En este mismo diario, en una entrevista, el periodista y escritor Vicente Verdú, manifestó su descontento con la decisión poniendo como ejemplo la persistencia de Cristo a pesar de todas las contrariedades y llega a afirmar: “O eres el representante de Dios o eres un monigote”.

Puede que la ofuscación a Verdú le venga, como a muchos, desde la ortodoxia: este destino, el que nos toca en la gran crisis, es irreversible y estamos condenados a él. Benedicto XVI, como el personaje de Moretti y el de Melville, en cambio, frente a los acontecimientos que nos tocan vivir, parece haber dicho: “preferiría no hacerlo” y su sucesor, Jorge Bergoglio, el papa Francisco ha dado vuelta como un guante esa ortodoxia y ha hecho de la religión un ejercicio político –dinámico y no estático como el de su predecesor– en el que, por tomar dos o tres ejemplos, ha pedido la paz para Siria –como jefe de Estado y no como un mero pastor religioso–, ha quitado peso a la condena a la homosexualidad, sostiene que “la economía de la exclusión y la iniquidad mata” y, para redondear, dice que la Iglesia actual no le gusta. Es decir: no le gusta la institución desde la perspectiva, por ejemplo, de Rouco o del arzobispo de Granada.

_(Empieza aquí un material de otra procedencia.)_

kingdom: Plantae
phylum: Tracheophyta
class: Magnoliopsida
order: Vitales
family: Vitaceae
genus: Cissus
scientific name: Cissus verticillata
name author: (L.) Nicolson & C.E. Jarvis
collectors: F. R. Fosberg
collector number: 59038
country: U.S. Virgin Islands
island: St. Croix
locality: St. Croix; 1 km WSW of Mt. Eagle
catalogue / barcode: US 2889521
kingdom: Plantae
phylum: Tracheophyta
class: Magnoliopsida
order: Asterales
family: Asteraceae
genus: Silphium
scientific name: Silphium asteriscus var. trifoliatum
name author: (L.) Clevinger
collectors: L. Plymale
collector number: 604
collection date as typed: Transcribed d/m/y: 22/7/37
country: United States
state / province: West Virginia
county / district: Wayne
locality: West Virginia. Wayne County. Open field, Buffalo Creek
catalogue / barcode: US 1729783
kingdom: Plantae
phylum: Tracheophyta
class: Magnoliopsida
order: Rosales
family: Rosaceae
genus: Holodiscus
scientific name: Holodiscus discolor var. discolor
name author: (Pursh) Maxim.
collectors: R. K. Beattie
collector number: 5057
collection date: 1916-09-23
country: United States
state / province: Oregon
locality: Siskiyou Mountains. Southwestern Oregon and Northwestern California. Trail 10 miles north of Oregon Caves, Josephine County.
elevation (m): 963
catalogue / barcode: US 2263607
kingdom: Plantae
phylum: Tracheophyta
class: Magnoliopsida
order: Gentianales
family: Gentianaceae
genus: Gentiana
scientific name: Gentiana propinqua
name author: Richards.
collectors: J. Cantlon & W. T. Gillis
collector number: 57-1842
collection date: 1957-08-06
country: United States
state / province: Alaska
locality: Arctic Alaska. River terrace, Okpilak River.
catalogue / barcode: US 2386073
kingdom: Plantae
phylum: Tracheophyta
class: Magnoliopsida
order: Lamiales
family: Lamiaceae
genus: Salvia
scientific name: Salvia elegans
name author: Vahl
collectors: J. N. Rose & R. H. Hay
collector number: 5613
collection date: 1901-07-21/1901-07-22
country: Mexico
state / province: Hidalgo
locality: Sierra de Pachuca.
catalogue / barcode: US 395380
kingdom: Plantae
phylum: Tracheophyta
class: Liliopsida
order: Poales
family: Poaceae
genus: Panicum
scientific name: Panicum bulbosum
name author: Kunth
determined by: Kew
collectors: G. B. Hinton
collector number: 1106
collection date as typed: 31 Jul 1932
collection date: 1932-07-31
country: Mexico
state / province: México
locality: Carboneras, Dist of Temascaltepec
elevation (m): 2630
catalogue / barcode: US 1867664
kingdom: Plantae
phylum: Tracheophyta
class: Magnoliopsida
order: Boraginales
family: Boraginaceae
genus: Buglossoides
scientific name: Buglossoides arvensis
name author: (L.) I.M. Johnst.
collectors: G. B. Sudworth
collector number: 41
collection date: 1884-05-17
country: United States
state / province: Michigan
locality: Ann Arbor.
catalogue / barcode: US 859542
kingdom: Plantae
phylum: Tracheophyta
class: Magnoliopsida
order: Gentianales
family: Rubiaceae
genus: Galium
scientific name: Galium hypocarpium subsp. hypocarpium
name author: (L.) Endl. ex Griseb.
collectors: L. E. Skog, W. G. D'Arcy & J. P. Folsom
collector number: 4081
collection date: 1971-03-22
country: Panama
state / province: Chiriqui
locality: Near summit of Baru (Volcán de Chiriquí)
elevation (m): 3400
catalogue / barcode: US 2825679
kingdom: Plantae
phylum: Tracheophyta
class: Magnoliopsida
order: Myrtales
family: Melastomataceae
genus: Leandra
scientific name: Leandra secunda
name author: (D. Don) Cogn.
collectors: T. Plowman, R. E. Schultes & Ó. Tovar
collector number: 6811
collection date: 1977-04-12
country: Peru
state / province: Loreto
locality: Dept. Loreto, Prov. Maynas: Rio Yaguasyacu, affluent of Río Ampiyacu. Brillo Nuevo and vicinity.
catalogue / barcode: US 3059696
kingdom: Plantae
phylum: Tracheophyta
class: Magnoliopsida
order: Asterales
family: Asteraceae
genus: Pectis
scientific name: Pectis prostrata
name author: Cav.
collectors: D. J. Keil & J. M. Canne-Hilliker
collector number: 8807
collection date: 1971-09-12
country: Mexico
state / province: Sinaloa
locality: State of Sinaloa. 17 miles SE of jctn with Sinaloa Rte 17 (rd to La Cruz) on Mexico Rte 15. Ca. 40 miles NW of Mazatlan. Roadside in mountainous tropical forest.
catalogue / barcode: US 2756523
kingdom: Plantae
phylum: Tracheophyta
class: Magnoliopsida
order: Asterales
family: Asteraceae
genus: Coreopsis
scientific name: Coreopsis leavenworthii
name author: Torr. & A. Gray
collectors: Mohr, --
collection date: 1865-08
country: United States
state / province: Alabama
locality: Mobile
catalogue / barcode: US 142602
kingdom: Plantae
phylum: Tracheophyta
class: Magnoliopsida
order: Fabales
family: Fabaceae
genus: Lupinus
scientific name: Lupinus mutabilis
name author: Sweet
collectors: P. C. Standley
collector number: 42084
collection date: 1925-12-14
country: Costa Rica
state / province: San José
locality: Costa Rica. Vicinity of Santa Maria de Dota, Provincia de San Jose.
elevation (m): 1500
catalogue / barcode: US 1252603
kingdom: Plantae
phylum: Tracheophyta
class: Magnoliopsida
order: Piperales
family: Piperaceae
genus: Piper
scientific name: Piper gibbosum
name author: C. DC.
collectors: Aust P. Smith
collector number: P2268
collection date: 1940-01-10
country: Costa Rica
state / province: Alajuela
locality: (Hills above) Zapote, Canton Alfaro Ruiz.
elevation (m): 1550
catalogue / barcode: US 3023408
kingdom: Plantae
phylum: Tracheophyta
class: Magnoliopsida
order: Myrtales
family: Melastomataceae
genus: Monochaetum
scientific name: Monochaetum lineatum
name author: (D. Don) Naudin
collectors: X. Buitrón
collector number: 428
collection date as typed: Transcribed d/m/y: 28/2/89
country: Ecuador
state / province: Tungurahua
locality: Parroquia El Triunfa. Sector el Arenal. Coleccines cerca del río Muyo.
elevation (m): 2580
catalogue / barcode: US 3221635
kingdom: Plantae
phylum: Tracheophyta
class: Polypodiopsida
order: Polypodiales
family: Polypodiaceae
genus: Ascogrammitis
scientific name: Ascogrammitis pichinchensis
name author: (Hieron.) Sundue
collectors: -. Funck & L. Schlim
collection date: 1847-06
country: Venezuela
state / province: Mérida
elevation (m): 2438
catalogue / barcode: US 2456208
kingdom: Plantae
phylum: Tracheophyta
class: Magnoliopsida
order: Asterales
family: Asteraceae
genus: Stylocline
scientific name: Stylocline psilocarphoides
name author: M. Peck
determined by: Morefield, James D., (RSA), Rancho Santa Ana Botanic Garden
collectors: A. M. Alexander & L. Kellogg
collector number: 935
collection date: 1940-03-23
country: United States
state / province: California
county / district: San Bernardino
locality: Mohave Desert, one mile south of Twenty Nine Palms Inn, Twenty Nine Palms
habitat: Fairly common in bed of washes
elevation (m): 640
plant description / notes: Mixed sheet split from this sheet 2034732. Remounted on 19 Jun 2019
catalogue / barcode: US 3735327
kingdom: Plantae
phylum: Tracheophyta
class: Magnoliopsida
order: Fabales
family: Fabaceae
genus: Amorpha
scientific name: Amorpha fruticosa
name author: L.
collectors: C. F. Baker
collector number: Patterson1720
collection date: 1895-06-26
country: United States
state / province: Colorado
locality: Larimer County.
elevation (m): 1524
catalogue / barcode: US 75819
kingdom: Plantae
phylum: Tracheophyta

¿Dónde nos lleva esto? ¿A una Iglesia más abierta y cercana? Sin duda. Pero la moraleja no está allí para quienes se sienten fuera de la institución y que incluso ni siquiera son creyentes.

El mensaje que, curiosa e inesperadamente llega desde Roma, es que si un estamento como la Iglesia de repente cobra vida y sentido para muchos cristianos, ¿cómo no va ser posible una renovación vital de la democracia en todos sus estamentos?

Benedicto XVI no es un monigote como afirma Verdú: es un vencido. Francisco tampoco es un revolucionario pero es alguien que, en medio del inmovilismo, le dice al mundo que se puede. Alto y claro.